DATASET EXTRACT:
**********

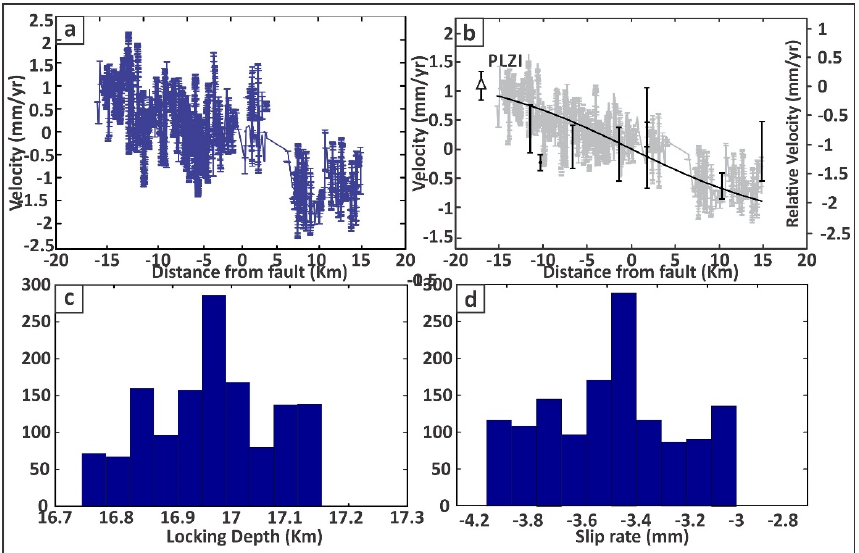
Figure 12. 2007–2009 fault-parallel velocity pro fi le derived from Envisat ascending data using ( a ) StaMPS and ( b ) ISBAS methods. Probability distributions for the ( c ) locking depth and ( d ) slip rate from bootstrap analysis of ISBAS results.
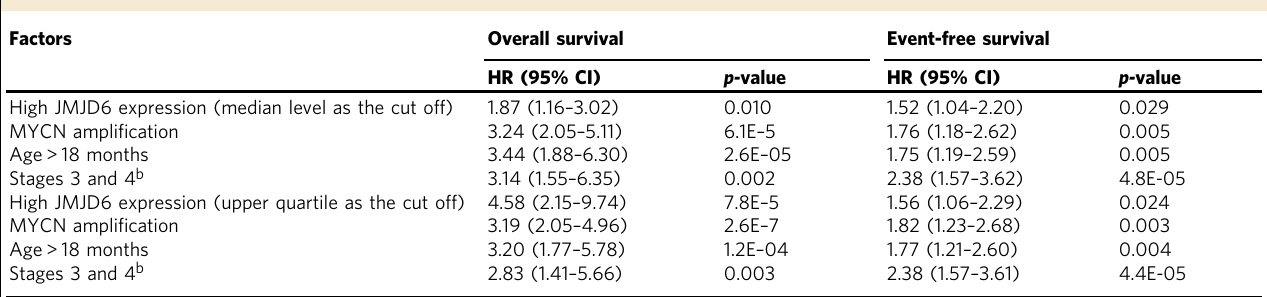
Table 1 Multivariable Cox regression analysis of factors prognostic for patient survival a Factors Overall survival Event-free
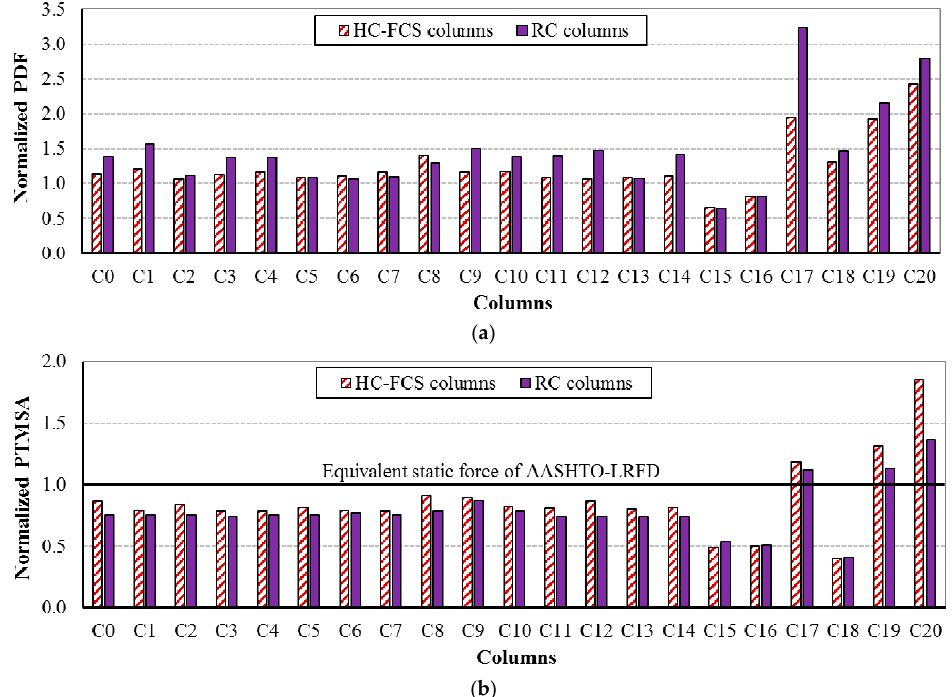
Figure 5. Normalized forces for all of the investigated columns: ( a ) normalized PDF and ( b ) normalized PTMSA.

**********

TASK ITEM:
When you write out the material, keep every line exact and leave out each picture.

SOLUTION:
Figure 12. 2007–2009 fault-parallel velocity pro fi le derived from Envisat ascending data using ( a ) StaMPS and ( b ) ISBAS methods. Probability distributions for the ( c ) locking depth and ( d ) slip rate from bootstrap analysis of ISBAS results.
Table 1 Multivariable Cox regression analysis of factors prognostic for patient survival a Factors Overall survival Event-free
Figure 5. Normalized forces for all of the investigated columns: ( a ) normalized PDF and ( b ) normalized PTMSA.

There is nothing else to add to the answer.